[What you are asked to do] Take the line that contains "border: 1px solid #0078d7;" as the first line and the last line of the records as the end. Please set down everything in that range exactly.

== Record set ==

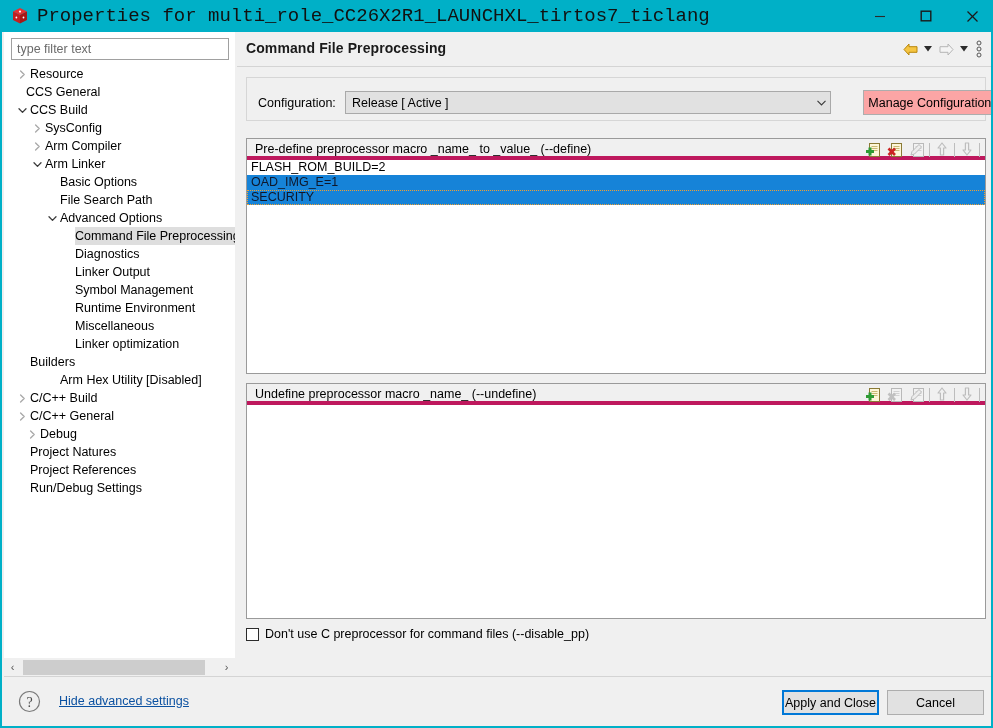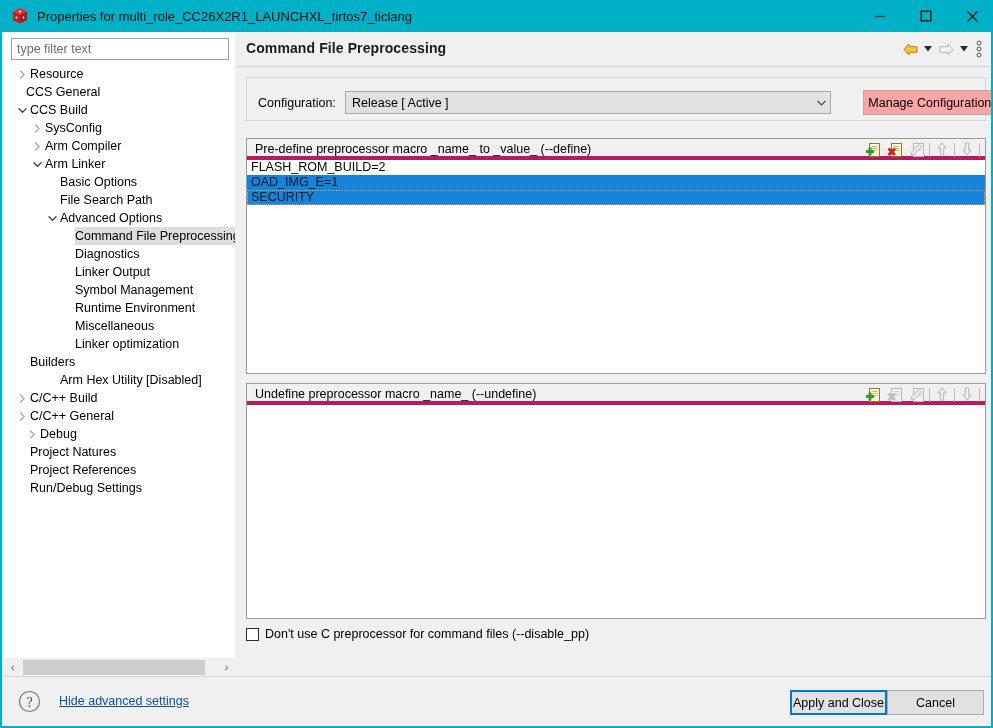--- a/index.html
+++ b/index.html
@@ -34,8 +34,8 @@
     position: relative; flex: 0 0 auto;
   }
   .title-text {
-    font-size: 13px; color: #111;
-    font-family: Liberation Sans, sans-serif;
+    font-size: 19px; color: #111;
+    font-family: Liberation Mono, monospace;
     white-space: nowrap;
   }
   #winbtns {

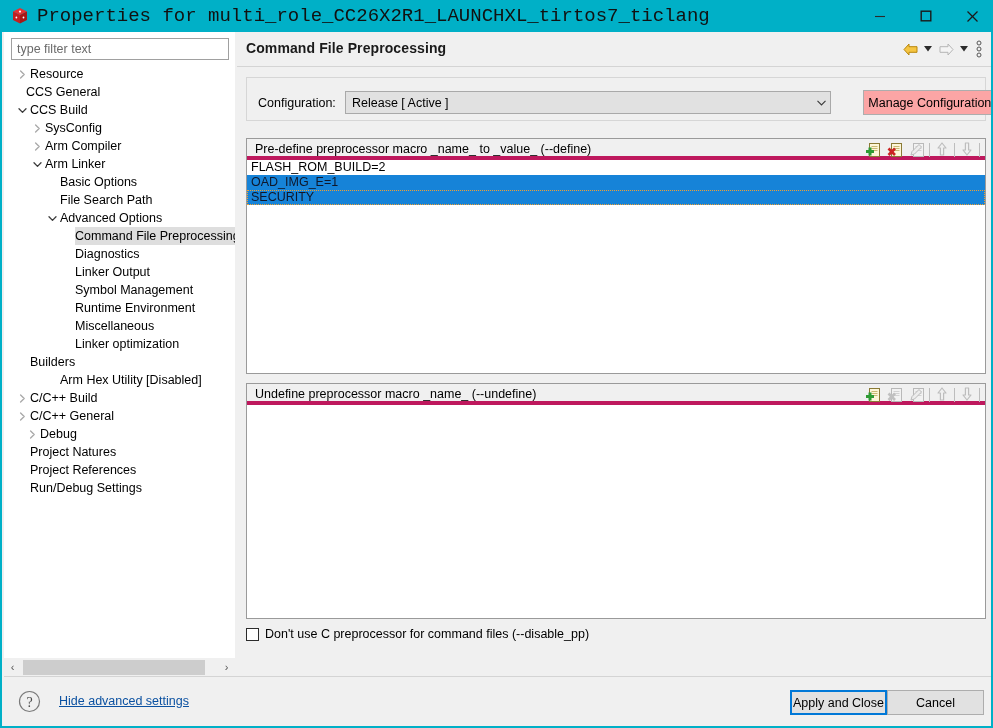--- a/index.html
+++ b/index.html
@@ -279,7 +279,6 @@
     border: 1px solid #0078d7;
     box-shadow: 0 0 0 1px #0078d7 inset;
     background: #e1e1e1;
-    margin-left: 8px;
   }
   #cancel-btn { left: 883px; width: 97px; }
 </style>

===

[Response area]
     border: 1px solid #0078d7;
     box-shadow: 0 0 0 1px #0078d7 inset;
     background: #e1e1e1;
-    margin-left: 8px;
   }
   #cancel-btn { left: 883px; width: 97px; }
 </style>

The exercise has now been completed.